Objective: To determine plasma renin activity (PRA), angiotensin I (Ang I), and aldosterone (ALDO) values in clinically normal cats and hypertensive cats with renal disease, and the relation of renin-angiotensin-aldosterone activation in response to treatment with beta-blockers or angiotensin-converting enzyme inhibitors.
Animals: 5 normotensive healthy control cats and 12 Untreated hypertensive cats with chronic renal disease.
Procedure: Untreated hypertensive cats received either propanolol (n = 6) or enalapril (n = 6) as initial antihypertensive treatment. PRA and baseline plasma Ang I and ALDO concentrations were measured prior to treatment. The difference in Ang I values at 2 hours (Ang I generated) and at time 0 (baseline Ang I) was divided by 2 to give the PRA value. Values for PRA, Ang I, and ALDO were obtained from 5 clinically normal, normotensive cats, and compared with those of hypertensive cats.
Results: Mean +/- SD PRA and baseline Ang I concentration were not significantly different between normotensive and hypertensive cats. Mean ALDO concentration was significantly (P = 0.0235) higher in hypertensive cats with renal disease (186.18 +/- 145.15 pg/ml), compared with that in normotensive controls (51.1 +/- 16.76 pg/ml). Eight hypertensive cats with ALDO concentration > 2 SD above the mean concentration in control cats had low (n = 3), normal (n = 4), or high (n = 1) PRA, suggesting variable activation of the renin-angiotensin-aldosterone axis in the hypertensive state. Overall, enalapril was effective long-term monotherapy in only 1 of 6 cats, and propranolol was ineffective as long-term monotherapy.

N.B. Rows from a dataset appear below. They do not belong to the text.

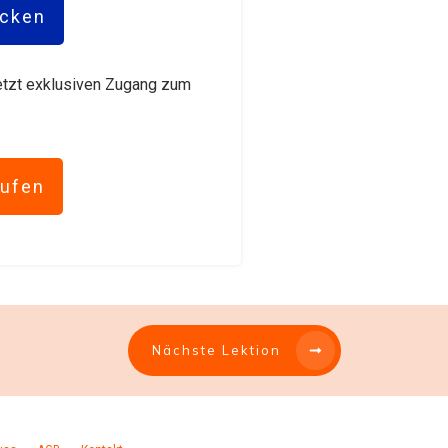
icken
 jetzt exklusiven Zugang zum
aufen
Nächste Lektion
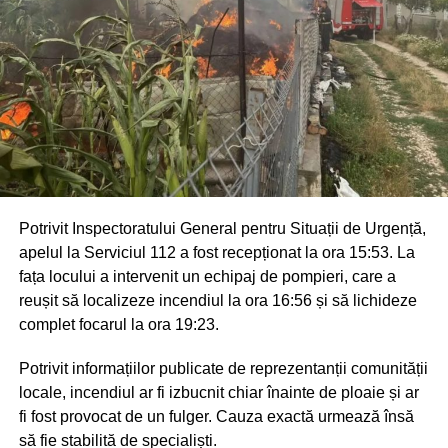
Potrivit Inspectoratului General pentru Situații de Urgență,
apelul la Serviciul 112 a fost recepționat la ora 15:53. La
fața locului a intervenit un echipaj de pompieri, care a
reușit să localizeze incendiul la ora 16:56 și să lichideze
complet focarul la ora 19:23.
Potrivit informațiilor publicate de reprezentanții comunității
locale, incendiul ar fi izbucnit chiar înainte de ploaie și ar
fi fost provocat de un fulger. Cauza exactă urmează însă
să fie stabilită de specialiști.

Clinical relevance: Evaluation of the renin-angiotensin-aldosterone system in cats with hypertension associated with renal disease may lead to greater understanding of the pathophysiologic mechanisms of this disorder. In addition, identification of biochemical markers in hypertensive cats may permit selection of appropriate antihypertensive drugs. Propranolol and enalapril were ineffective antihypertensive agents in most cats of this study.